* _EXERCISE OBJECTIVE_
Search the material for the string "Commerciale", then show every line where it turns up.

* _MATERIAL FOR THIS EXERCISE_

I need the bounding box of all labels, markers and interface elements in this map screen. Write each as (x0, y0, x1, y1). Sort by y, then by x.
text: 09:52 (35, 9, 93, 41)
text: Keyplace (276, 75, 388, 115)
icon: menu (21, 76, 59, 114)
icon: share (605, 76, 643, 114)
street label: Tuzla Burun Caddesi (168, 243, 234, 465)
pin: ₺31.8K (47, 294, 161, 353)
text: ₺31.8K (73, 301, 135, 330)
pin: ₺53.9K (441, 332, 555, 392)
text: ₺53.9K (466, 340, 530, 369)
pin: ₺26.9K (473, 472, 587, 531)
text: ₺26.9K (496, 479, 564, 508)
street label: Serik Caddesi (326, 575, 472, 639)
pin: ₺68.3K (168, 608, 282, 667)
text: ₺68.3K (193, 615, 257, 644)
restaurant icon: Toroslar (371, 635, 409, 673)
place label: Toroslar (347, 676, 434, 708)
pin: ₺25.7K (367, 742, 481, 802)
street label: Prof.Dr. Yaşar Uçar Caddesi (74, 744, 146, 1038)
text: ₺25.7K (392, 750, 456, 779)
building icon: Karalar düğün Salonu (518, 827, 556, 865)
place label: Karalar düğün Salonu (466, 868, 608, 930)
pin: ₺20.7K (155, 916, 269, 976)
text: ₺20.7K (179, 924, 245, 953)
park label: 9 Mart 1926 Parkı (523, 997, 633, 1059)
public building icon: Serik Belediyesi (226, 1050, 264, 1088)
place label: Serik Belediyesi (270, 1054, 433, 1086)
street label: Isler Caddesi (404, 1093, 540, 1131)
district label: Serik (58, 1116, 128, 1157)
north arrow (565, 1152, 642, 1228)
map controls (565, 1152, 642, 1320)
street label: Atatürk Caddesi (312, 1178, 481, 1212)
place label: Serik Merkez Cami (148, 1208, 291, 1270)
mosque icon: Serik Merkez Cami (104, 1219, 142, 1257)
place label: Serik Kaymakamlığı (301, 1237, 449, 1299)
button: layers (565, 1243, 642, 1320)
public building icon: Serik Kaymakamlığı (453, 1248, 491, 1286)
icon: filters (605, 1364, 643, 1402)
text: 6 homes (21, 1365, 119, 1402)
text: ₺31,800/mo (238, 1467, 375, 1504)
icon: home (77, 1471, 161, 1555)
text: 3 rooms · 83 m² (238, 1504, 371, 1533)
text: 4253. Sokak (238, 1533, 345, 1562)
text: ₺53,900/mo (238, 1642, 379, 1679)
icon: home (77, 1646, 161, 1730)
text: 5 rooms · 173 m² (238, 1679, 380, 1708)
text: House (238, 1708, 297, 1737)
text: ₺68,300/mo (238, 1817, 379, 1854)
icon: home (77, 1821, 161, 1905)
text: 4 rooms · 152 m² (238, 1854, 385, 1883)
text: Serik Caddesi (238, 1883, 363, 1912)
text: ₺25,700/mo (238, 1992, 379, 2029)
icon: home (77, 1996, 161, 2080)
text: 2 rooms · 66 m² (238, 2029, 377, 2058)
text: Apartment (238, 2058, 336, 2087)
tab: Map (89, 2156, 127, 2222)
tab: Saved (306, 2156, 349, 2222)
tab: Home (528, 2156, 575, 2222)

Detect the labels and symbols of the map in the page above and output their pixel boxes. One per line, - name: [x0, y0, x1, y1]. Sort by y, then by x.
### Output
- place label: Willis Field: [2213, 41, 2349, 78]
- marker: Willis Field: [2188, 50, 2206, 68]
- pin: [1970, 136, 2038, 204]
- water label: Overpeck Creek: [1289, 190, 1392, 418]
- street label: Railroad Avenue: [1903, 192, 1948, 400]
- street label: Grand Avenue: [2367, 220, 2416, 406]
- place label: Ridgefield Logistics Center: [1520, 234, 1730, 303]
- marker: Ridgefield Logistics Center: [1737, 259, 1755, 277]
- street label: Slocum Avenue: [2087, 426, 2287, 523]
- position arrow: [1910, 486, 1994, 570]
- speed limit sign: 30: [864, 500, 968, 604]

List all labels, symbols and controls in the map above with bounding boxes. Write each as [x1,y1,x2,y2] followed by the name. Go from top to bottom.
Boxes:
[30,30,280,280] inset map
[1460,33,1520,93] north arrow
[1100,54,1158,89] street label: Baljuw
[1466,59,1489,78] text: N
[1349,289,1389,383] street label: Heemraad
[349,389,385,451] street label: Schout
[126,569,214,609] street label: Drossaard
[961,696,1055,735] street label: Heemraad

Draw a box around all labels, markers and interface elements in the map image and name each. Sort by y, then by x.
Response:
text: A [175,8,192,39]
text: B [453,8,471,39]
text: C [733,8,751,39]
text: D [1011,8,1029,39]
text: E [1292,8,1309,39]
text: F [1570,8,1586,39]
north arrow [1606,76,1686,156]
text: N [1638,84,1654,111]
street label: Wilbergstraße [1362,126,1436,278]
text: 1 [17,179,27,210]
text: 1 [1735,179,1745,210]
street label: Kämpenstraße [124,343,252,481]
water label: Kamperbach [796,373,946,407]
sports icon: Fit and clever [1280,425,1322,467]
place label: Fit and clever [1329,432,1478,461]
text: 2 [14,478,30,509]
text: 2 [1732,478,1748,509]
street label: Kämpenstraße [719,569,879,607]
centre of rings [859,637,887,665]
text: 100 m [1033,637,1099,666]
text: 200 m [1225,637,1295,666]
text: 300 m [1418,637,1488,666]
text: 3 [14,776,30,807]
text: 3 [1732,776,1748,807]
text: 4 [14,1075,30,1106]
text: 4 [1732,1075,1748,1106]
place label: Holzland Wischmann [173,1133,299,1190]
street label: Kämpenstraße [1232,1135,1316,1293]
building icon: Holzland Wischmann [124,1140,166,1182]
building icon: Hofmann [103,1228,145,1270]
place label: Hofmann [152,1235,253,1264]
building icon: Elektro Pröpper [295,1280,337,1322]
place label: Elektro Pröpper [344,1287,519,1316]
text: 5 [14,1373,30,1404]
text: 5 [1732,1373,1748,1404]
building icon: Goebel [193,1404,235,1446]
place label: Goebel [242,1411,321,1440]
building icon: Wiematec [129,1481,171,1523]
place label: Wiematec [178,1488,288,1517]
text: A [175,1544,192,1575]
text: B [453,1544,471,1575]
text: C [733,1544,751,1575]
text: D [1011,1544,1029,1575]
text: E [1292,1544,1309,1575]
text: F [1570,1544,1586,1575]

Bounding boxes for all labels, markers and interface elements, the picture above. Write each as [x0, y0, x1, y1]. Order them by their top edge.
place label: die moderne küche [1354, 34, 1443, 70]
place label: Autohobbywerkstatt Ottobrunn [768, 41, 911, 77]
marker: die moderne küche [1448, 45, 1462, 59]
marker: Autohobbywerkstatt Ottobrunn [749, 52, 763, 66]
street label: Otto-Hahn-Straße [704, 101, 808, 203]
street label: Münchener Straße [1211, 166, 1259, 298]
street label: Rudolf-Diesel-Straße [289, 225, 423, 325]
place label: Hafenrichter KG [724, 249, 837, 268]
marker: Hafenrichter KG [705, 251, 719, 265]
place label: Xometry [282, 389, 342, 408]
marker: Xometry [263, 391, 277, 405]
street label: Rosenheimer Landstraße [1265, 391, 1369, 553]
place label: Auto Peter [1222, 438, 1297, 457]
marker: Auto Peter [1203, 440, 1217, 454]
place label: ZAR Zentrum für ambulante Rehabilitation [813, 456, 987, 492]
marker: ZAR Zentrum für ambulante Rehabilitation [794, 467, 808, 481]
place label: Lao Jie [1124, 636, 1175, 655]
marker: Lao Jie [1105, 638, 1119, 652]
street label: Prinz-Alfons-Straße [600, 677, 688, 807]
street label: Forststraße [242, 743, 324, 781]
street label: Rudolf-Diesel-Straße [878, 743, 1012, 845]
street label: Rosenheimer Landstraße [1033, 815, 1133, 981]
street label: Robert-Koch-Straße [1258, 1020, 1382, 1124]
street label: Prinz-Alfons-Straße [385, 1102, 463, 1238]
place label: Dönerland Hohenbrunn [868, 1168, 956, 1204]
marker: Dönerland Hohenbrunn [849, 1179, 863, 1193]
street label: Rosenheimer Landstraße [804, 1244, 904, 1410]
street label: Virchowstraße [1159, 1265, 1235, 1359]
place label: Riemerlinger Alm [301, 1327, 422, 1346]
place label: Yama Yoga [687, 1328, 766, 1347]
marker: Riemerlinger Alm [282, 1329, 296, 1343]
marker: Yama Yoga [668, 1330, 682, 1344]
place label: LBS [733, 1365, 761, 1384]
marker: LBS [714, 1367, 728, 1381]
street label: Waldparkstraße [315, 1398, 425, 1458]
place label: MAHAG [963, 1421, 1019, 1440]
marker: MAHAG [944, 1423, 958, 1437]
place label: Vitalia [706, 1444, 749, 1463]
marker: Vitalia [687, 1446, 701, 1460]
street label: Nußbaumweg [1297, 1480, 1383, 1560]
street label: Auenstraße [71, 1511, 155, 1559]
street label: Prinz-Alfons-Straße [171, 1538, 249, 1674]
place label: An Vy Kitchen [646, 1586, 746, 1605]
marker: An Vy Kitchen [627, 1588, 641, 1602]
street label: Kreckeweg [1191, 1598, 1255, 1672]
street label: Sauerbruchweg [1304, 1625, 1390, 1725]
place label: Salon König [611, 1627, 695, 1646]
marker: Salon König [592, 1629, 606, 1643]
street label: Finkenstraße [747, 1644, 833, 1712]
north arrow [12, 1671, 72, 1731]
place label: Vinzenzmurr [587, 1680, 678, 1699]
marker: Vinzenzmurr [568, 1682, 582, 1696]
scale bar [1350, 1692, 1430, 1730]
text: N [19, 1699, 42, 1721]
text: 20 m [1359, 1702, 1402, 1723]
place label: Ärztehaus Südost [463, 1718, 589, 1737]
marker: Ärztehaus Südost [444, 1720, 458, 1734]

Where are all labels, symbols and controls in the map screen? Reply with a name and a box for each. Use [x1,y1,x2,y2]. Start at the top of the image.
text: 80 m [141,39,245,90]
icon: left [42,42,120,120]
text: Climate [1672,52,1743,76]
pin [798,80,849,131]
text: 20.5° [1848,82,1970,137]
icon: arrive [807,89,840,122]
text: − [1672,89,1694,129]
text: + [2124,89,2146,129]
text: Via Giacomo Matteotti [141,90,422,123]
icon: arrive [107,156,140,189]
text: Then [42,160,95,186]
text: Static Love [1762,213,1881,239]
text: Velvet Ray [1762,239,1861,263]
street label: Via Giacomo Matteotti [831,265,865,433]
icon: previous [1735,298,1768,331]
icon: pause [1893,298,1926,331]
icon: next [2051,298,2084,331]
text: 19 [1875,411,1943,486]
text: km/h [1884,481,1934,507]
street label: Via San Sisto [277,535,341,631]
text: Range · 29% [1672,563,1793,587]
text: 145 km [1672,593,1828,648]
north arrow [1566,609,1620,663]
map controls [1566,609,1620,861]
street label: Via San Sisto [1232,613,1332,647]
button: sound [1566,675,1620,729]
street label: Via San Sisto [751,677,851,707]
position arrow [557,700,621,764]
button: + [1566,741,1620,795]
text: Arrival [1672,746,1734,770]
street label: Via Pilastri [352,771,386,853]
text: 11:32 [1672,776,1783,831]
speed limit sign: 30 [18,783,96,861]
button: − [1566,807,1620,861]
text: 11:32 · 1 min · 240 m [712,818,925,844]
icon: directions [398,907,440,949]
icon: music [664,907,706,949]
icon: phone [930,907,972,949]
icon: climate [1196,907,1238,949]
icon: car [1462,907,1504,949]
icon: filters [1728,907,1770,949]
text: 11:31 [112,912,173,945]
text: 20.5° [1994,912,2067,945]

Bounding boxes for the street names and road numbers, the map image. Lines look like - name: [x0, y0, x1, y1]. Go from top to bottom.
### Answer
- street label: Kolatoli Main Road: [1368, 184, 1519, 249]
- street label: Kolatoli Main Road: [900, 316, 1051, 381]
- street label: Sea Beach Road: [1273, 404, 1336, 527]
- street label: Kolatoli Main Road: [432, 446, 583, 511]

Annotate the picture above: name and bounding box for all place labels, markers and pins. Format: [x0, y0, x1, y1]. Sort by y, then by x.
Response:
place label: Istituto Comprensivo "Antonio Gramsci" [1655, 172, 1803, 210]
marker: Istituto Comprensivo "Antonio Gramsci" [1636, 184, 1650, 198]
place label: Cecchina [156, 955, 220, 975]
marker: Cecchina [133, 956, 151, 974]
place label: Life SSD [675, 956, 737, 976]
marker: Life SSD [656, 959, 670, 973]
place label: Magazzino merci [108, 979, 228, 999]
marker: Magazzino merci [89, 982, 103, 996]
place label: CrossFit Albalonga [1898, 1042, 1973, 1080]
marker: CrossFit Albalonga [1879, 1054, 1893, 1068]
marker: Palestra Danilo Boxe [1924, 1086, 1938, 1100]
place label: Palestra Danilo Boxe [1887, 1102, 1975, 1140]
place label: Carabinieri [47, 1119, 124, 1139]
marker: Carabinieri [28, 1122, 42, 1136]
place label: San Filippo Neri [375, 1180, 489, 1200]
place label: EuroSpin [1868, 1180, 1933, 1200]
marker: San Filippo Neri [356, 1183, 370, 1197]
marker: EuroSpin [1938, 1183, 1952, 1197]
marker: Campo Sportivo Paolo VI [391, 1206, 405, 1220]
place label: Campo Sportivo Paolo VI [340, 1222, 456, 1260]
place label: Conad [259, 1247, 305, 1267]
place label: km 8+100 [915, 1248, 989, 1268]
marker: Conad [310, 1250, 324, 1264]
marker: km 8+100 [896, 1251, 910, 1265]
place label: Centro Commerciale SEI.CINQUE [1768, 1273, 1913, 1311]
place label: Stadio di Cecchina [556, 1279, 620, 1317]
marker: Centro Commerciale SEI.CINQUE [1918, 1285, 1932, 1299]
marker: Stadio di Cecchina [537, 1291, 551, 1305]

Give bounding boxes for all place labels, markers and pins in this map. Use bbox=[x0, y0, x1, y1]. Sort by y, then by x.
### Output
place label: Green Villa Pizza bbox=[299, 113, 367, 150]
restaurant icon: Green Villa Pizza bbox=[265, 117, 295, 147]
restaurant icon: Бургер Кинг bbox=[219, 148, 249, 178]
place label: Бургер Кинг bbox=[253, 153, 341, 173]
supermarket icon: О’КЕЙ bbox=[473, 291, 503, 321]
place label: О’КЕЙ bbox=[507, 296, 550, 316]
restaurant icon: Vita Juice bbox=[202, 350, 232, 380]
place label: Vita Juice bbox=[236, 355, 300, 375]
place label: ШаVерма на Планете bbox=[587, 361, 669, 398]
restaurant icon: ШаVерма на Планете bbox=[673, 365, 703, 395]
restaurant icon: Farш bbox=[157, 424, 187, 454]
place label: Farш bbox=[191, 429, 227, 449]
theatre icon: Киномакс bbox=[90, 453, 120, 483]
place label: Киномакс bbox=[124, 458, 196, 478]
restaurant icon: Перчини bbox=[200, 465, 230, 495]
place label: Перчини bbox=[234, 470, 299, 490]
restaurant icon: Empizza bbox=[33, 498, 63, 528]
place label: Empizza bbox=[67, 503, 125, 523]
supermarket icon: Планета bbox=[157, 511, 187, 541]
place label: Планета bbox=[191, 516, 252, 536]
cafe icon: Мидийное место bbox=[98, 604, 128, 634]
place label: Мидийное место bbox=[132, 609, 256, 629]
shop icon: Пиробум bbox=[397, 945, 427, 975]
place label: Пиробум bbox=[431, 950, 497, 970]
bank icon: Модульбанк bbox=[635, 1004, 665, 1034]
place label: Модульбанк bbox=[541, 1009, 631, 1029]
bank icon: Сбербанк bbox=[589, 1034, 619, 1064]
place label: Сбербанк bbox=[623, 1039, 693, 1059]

* _RESPONSE_
place label: Centro Commerciale SEI.CINQUE [1768, 1273, 1913, 1311]
marker: Centro Commerciale SEI.CINQUE [1918, 1285, 1932, 1299]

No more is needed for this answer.